Activity
Your copy of the data should match it exactly, except that the pictures are gone.
---
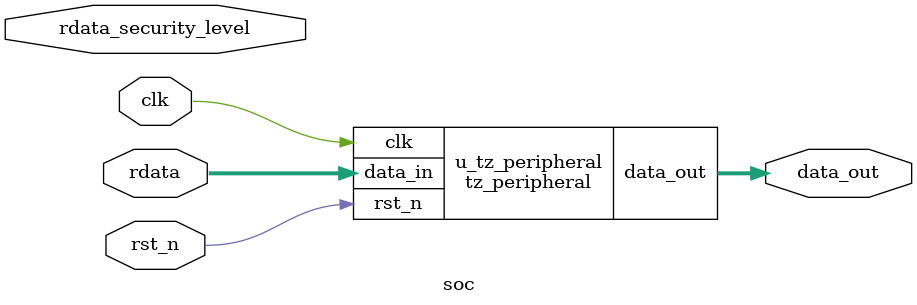
<source format=v>
module tz_peripheral(clk, rst_n, data_in, data_in_security_level, data_out);
input clk, rst_n;
input data_in_security_level;
input [31:0] data_in;
output reg [31:0] data_out;

always @ (posedge clk)
begin
    if (!rst_n)
        data_out <= 0;
    else if (data_in_security_level)
        data_out <= data_in;
    else 
        data_out <= data_out;
end

endmodule


// Instantiation of IP in a parent system
module soc(clk, rst_n, rdata, rdata_security_level, data_out);

input clk, rst_n;
input [31:0] rdata;
input rdata_security_level;

output [31:0]  data_out;


    tz_peripheral u_tz_peripheral(
    .clk(clk),
    .rst_n(rst_n),
    .data_in(rdata),
    //Copy-and-paste error or typo grounds data_in_security_level (in this example 0=secure, 1=non-secure) effectively promoting all data to "secure")
    .data_out(data_out)
    );

endmodule
</source>
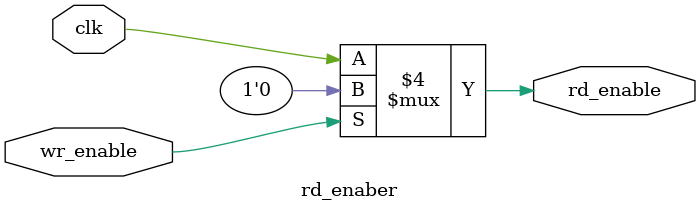
<source format=v>
module rd_enaber(
    input wire wr_enable,
    input wire clk,
    output reg rd_enable	 
    );

    always @(*)
    begin
        if (wr_enable == 1)
            rd_enable = 0;
        else
            rd_enable = clk;
    end
endmodule

</source>
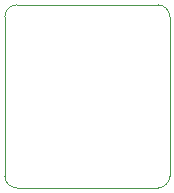
<source format=gbr>
%TF.GenerationSoftware,KiCad,Pcbnew,(5.99.0-10558-ge4ac0fb5a1)*%
%TF.CreationDate,2021-10-01T15:24:51+01:00*%
%TF.ProjectId,vsop-breakout,76736f70-2d62-4726-9561-6b6f75742e6b,rev?*%
%TF.SameCoordinates,Original*%
%TF.FileFunction,Profile,NP*%
%FSLAX46Y46*%
G04 Gerber Fmt 4.6, Leading zero omitted, Abs format (unit mm)*
G04 Created by KiCad (PCBNEW (5.99.0-10558-ge4ac0fb5a1)) date 2021-10-01 15:24:51*
%MOMM*%
%LPD*%
G01*
G04 APERTURE LIST*
%TA.AperFunction,Profile*%
%ADD10C,0.100000*%
%TD*%
G04 APERTURE END LIST*
D10*
X156845000Y-136144000D02*
X156845000Y-122682000D01*
X169799000Y-137160000D02*
X157861000Y-137160000D01*
X170815000Y-122682000D02*
X170815000Y-136144000D01*
X157861000Y-121666000D02*
X169799000Y-121666000D01*
X157861000Y-121666000D02*
G75*
G03*
X156845000Y-122682000I0J-1016000D01*
G01*
X170815000Y-122682000D02*
G75*
G03*
X169799000Y-121666000I-1016000J0D01*
G01*
X169799000Y-137160000D02*
G75*
G03*
X170815000Y-136144000I0J1016000D01*
G01*
X156845000Y-136144000D02*
G75*
G03*
X157861000Y-137160000I1016000J0D01*
G01*
M02*

</source>
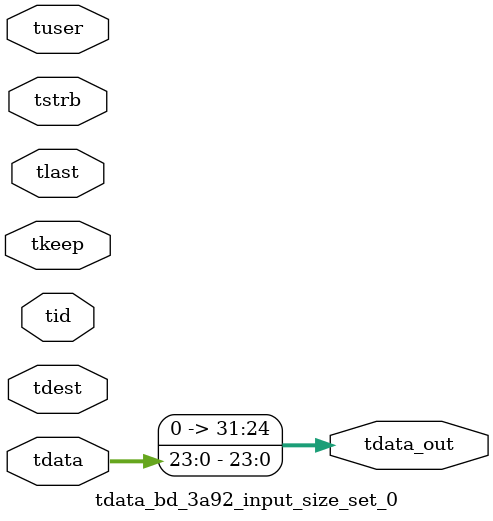
<source format=v>


`timescale 1ps/1ps

module tdata_bd_3a92_input_size_set_0 #
(
parameter C_S_AXIS_TDATA_WIDTH = 32,
parameter C_S_AXIS_TUSER_WIDTH = 0,
parameter C_S_AXIS_TID_WIDTH   = 0,
parameter C_S_AXIS_TDEST_WIDTH = 0,
parameter C_M_AXIS_TDATA_WIDTH = 32
)
(
input  [(C_S_AXIS_TDATA_WIDTH == 0 ? 1 : C_S_AXIS_TDATA_WIDTH)-1:0     ] tdata,
input  [(C_S_AXIS_TUSER_WIDTH == 0 ? 1 : C_S_AXIS_TUSER_WIDTH)-1:0     ] tuser,
input  [(C_S_AXIS_TID_WIDTH   == 0 ? 1 : C_S_AXIS_TID_WIDTH)-1:0       ] tid,
input  [(C_S_AXIS_TDEST_WIDTH == 0 ? 1 : C_S_AXIS_TDEST_WIDTH)-1:0     ] tdest,
input  [(C_S_AXIS_TDATA_WIDTH/8)-1:0 ] tkeep,
input  [(C_S_AXIS_TDATA_WIDTH/8)-1:0 ] tstrb,
input                                                                    tlast,
output [C_M_AXIS_TDATA_WIDTH-1:0] tdata_out
);

assign tdata_out = {tdata[23:0]};

endmodule


</source>
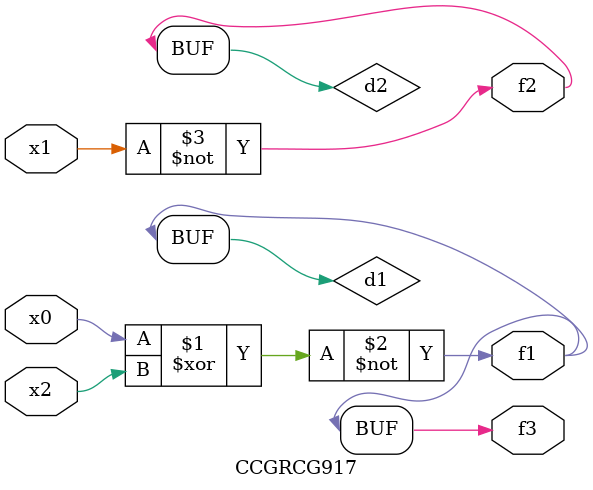
<source format=v>
module CCGRCG917(
	input x0, x1, x2,
	output f1, f2, f3
);

	wire d1, d2, d3;

	xnor (d1, x0, x2);
	nand (d2, x1);
	nor (d3, x1, x2);
	assign f1 = d1;
	assign f2 = d2;
	assign f3 = d1;
endmodule

</source>
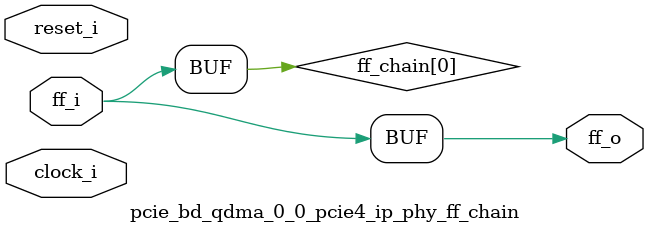
<source format=v>
/*****************************************************************************
** Description:
**    Flop Chain
**
******************************************************************************/

`timescale 1ps/1ps

`define AS_PHYREG(clk, reset, q, d, rstval)  \
   always @(posedge clk or posedge reset) begin \
      if (reset) \
         q  <= #(TCQ)   rstval;  \
      else  \
         q  <= #(TCQ)   d; \
   end

`define PHYREG(clk, reset, q, d, rstval)  \
   always @(posedge clk) begin \
      if (reset) \
         q  <= #(TCQ)   rstval;  \
      else  \
         q  <= #(TCQ)   d; \
   end

(* DowngradeIPIdentifiedWarnings = "yes" *)
module pcie_bd_qdma_0_0_pcie4_ip_phy_ff_chain #(
   // Parameters
   parameter integer PIPELINE_STAGES   = 0,        // 0 = no pipeline; 1 = 1 stage; 2 = 2 stages; 3 = 3 stages
   parameter         ASYNC             = "FALSE",
   parameter integer FF_WIDTH          = 1,
   parameter integer RST_VAL           = 0,
   parameter integer TCQ               = 1
)  (   
   input  wire                         clock_i,          
   input  wire                         reset_i,           
   input  wire [FF_WIDTH-1:0]          ff_i,            
   output wire [FF_WIDTH-1:0]          ff_o        
   );

   genvar   var_i;

   reg   [FF_WIDTH-1:0]          ff_chain [PIPELINE_STAGES:0];

   always @(*) ff_chain[0] = ff_i;

generate
   if (PIPELINE_STAGES > 0) begin:  with_ff_chain
      for (var_i = 0; var_i < PIPELINE_STAGES; var_i = var_i + 1) begin: ff_chain_gen
         if (ASYNC == "TRUE") begin: async_rst
            `AS_PHYREG(clock_i, reset_i, ff_chain[var_i+1], ff_chain[var_i], RST_VAL)
         end else begin: sync_rst
            `PHYREG(clock_i, reset_i, ff_chain[var_i+1], ff_chain[var_i], RST_VAL)
         end
      end
   end
endgenerate

   assign ff_o = ff_chain[PIPELINE_STAGES];

endmodule

</source>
---
Solution to this exercise
<source format=v>
module tz_peripheral(clk, rst_n, data_in, data_in_security_level, data_out);
input clk, rst_n;
input data_in_security_level;
input [31:0] data_in;
output reg [31:0] data_out;

always @ (posedge clk)
begin
    if (!rst_n)
        data_out <= 0;
    else if (data_in_security_level)
        data_out <= data_in;
    else 
        data_out <= data_out;
end

endmodule


// Instantiation of IP in a parent system
module soc(clk, rst_n, rdata, rdata_security_level, data_out);

input clk, rst_n;
input [31:0] rdata;
input rdata_security_level;

output [31:0]  data_out;


    tz_peripheral u_tz_peripheral(
    .clk(clk),
    .rst_n(rst_n),
    .data_in(rdata),
    //Copy-and-paste error or typo grounds data_in_security_level (in this example 0=secure, 1=non-secure) effectively promoting all data to "secure")
    .data_out(data_out)
    );

endmodule
</source>
<source format=v>
module rd_enaber(
    input wire wr_enable,
    input wire clk,
    output reg rd_enable	 
    );

    always @(*)
    begin
        if (wr_enable == 1)
            rd_enable = 0;
        else
            rd_enable = clk;
    end
endmodule

</source>
<source format=gbr>
%TF.GenerationSoftware,KiCad,Pcbnew,(5.99.0-10558-ge4ac0fb5a1)*%
%TF.CreationDate,2021-10-01T15:24:51+01:00*%
%TF.ProjectId,vsop-breakout,76736f70-2d62-4726-9561-6b6f75742e6b,rev?*%
%TF.SameCoordinates,Original*%
%TF.FileFunction,Profile,NP*%
%FSLAX46Y46*%
G04 Gerber Fmt 4.6, Leading zero omitted, Abs format (unit mm)*
G04 Created by KiCad (PCBNEW (5.99.0-10558-ge4ac0fb5a1)) date 2021-10-01 15:24:51*
%MOMM*%
%LPD*%
G01*
G04 APERTURE LIST*
%TA.AperFunction,Profile*%
%ADD10C,0.100000*%
%TD*%
G04 APERTURE END LIST*
D10*
X156845000Y-136144000D02*
X156845000Y-122682000D01*
X169799000Y-137160000D02*
X157861000Y-137160000D01*
X170815000Y-122682000D02*
X170815000Y-136144000D01*
X157861000Y-121666000D02*
X169799000Y-121666000D01*
X157861000Y-121666000D02*
G75*
G03*
X156845000Y-122682000I0J-1016000D01*
G01*
X170815000Y-122682000D02*
G75*
G03*
X169799000Y-121666000I-1016000J0D01*
G01*
X169799000Y-137160000D02*
G75*
G03*
X170815000Y-136144000I0J1016000D01*
G01*
X156845000Y-136144000D02*
G75*
G03*
X157861000Y-137160000I1016000J0D01*
G01*
M02*

</source>
<source format=v>


`timescale 1ps/1ps

module tdata_bd_3a92_input_size_set_0 #
(
parameter C_S_AXIS_TDATA_WIDTH = 32,
parameter C_S_AXIS_TUSER_WIDTH = 0,
parameter C_S_AXIS_TID_WIDTH   = 0,
parameter C_S_AXIS_TDEST_WIDTH = 0,
parameter C_M_AXIS_TDATA_WIDTH = 32
)
(
input  [(C_S_AXIS_TDATA_WIDTH == 0 ? 1 : C_S_AXIS_TDATA_WIDTH)-1:0     ] tdata,
input  [(C_S_AXIS_TUSER_WIDTH == 0 ? 1 : C_S_AXIS_TUSER_WIDTH)-1:0     ] tuser,
input  [(C_S_AXIS_TID_WIDTH   == 0 ? 1 : C_S_AXIS_TID_WIDTH)-1:0       ] tid,
input  [(C_S_AXIS_TDEST_WIDTH == 0 ? 1 : C_S_AXIS_TDEST_WIDTH)-1:0     ] tdest,
input  [(C_S_AXIS_TDATA_WIDTH/8)-1:0 ] tkeep,
input  [(C_S_AXIS_TDATA_WIDTH/8)-1:0 ] tstrb,
input                                                                    tlast,
output [C_M_AXIS_TDATA_WIDTH-1:0] tdata_out
);

assign tdata_out = {tdata[23:0]};

endmodule


</source>
<source format=v>
module CCGRCG917(
	input x0, x1, x2,
	output f1, f2, f3
);

	wire d1, d2, d3;

	xnor (d1, x0, x2);
	nand (d2, x1);
	nor (d3, x1, x2);
	assign f1 = d1;
	assign f2 = d2;
	assign f3 = d1;
endmodule

</source>
<source format=v>
/*****************************************************************************
** Description:
**    Flop Chain
**
******************************************************************************/

`timescale 1ps/1ps

`define AS_PHYREG(clk, reset, q, d, rstval)  \
   always @(posedge clk or posedge reset) begin \
      if (reset) \
         q  <= #(TCQ)   rstval;  \
      else  \
         q  <= #(TCQ)   d; \
   end

`define PHYREG(clk, reset, q, d, rstval)  \
   always @(posedge clk) begin \
      if (reset) \
         q  <= #(TCQ)   rstval;  \
      else  \
         q  <= #(TCQ)   d; \
   end

(* DowngradeIPIdentifiedWarnings = "yes" *)
module pcie_bd_qdma_0_0_pcie4_ip_phy_ff_chain #(
   // Parameters
   parameter integer PIPELINE_STAGES   = 0,        // 0 = no pipeline; 1 = 1 stage; 2 = 2 stages; 3 = 3 stages
   parameter         ASYNC             = "FALSE",
   parameter integer FF_WIDTH          = 1,
   parameter integer RST_VAL           = 0,
   parameter integer TCQ               = 1
)  (   
   input  wire                         clock_i,          
   input  wire                         reset_i,           
   input  wire [FF_WIDTH-1:0]          ff_i,            
   output wire [FF_WIDTH-1:0]          ff_o        
   );

   genvar   var_i;

   reg   [FF_WIDTH-1:0]          ff_chain [PIPELINE_STAGES:0];

   always @(*) ff_chain[0] = ff_i;

generate
   if (PIPELINE_STAGES > 0) begin:  with_ff_chain
      for (var_i = 0; var_i < PIPELINE_STAGES; var_i = var_i + 1) begin: ff_chain_gen
         if (ASYNC == "TRUE") begin: async_rst
            `AS_PHYREG(clock_i, reset_i, ff_chain[var_i+1], ff_chain[var_i], RST_VAL)
         end else begin: sync_rst
            `PHYREG(clock_i, reset_i, ff_chain[var_i+1], ff_chain[var_i], RST_VAL)
         end
      end
   end
endgenerate

   assign ff_o = ff_chain[PIPELINE_STAGES];

endmodule

</source>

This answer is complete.